The major difference between Hollywood and Bollywood posters is the palette. The garish colours often turn Bollywood poster art into kitsch. There are doubtless many theories about how this colour scheme came to be. Perhaps it might be more fruitful to look at the colours used on the serried ranks of gods and goddesses seated on the steep shikharas (towers) of temples in the south. Calendar and regional magazine cover art and in the glossy posters of gods and goddesses for sale on Indian pavements owes a lot to this colour scheme, and it stands to reason that painters of film hoardings too took their inspiration from South Indian temples. 

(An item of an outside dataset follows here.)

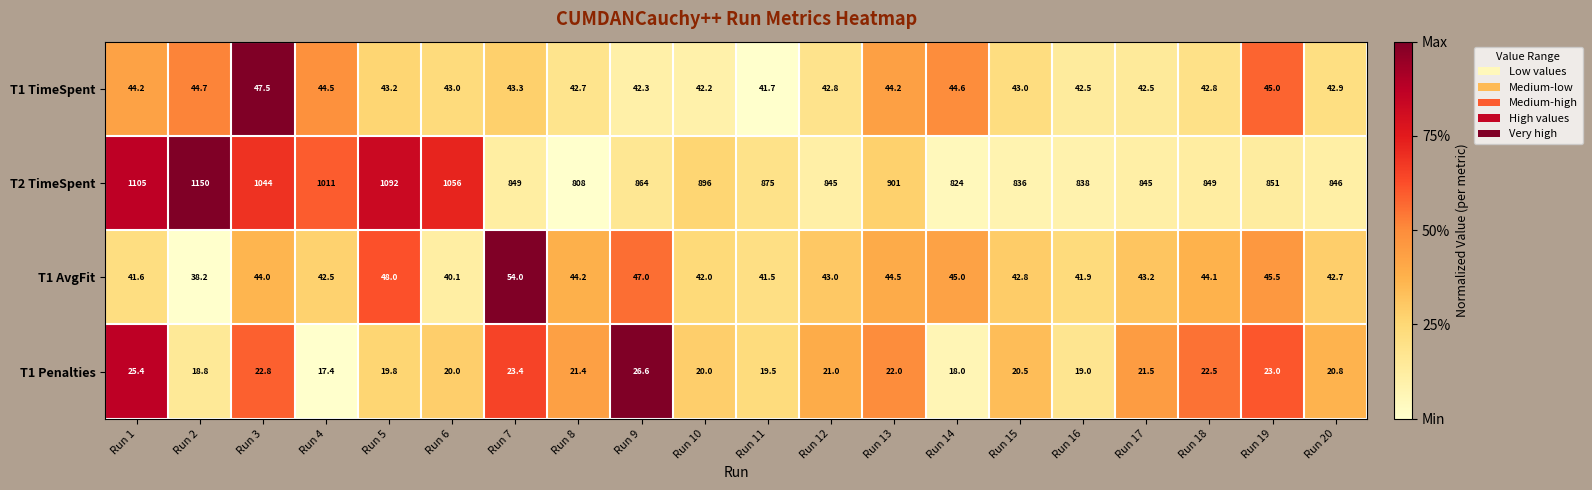

Which series has the widest spread of values?

T2 TimeSpent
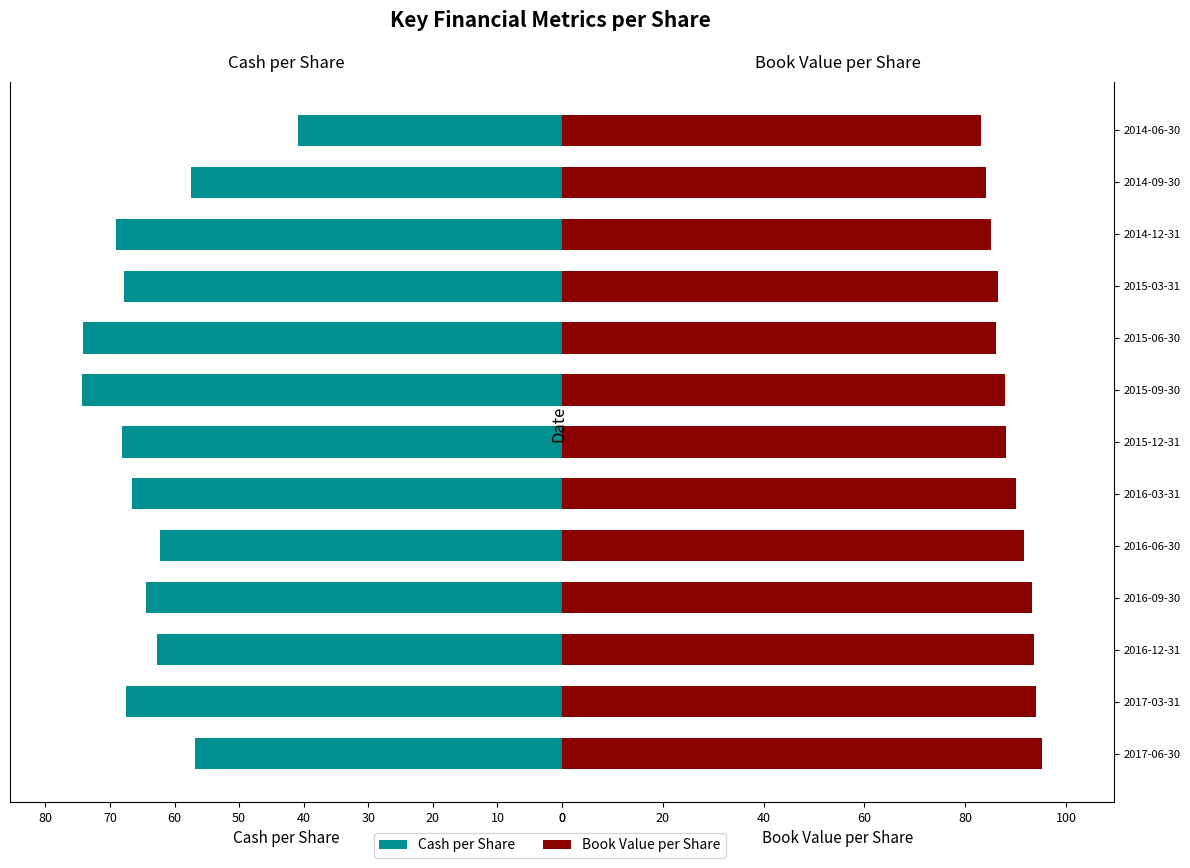

Between 2016-06-30 and 2014-06-30, which series saw the biggest shift?

Cash per Share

But The Art of Bollywood is also a history of the changing preoccupations of the country since cinema came to India in 1913. The Indian freedom struggle and post-independence India, the different international art movements, fashions not merely in clothes but make-up and eyebows and bust-lines, women’s emancipation and education, cricket, family planning, they are all reflected in Indian cinema as well as the publicity material. In short, the posters are a visual repository of popular culture. Oddly enough, there is room for unexpected humour too. The film Milap starring Nalini and Nasir has a caption that says, ‘A wonder theme of thunder and rain of pleasure and pain’. The poster for Mahageeth, translated into English as Eternal Music, has a cubist treatment of what initially looks like the steering wheel of a car in the left-hand corner, but is more likely to be a revolutionary electrical invention since the main actor Surendra’s forehead is shown impeccably bandaged and he’s being fed in bed by the female lead. What catches one’s eye though is a scene at the top left-hand corner: a brave and unflinching Surendra appears to be threatened by two villainous characters, while above to the right, Surendra’s name is accompanied by his educational qualification, BA LlB. Perhaps he insisted that his wife call him Surendra BA LlB and the children, Papa BA LlB.  

Go ahead, sit with this book on a lazy Sunday afternoon, dip into the text, and feast your eyes on the kitsch and art of this lost art-form.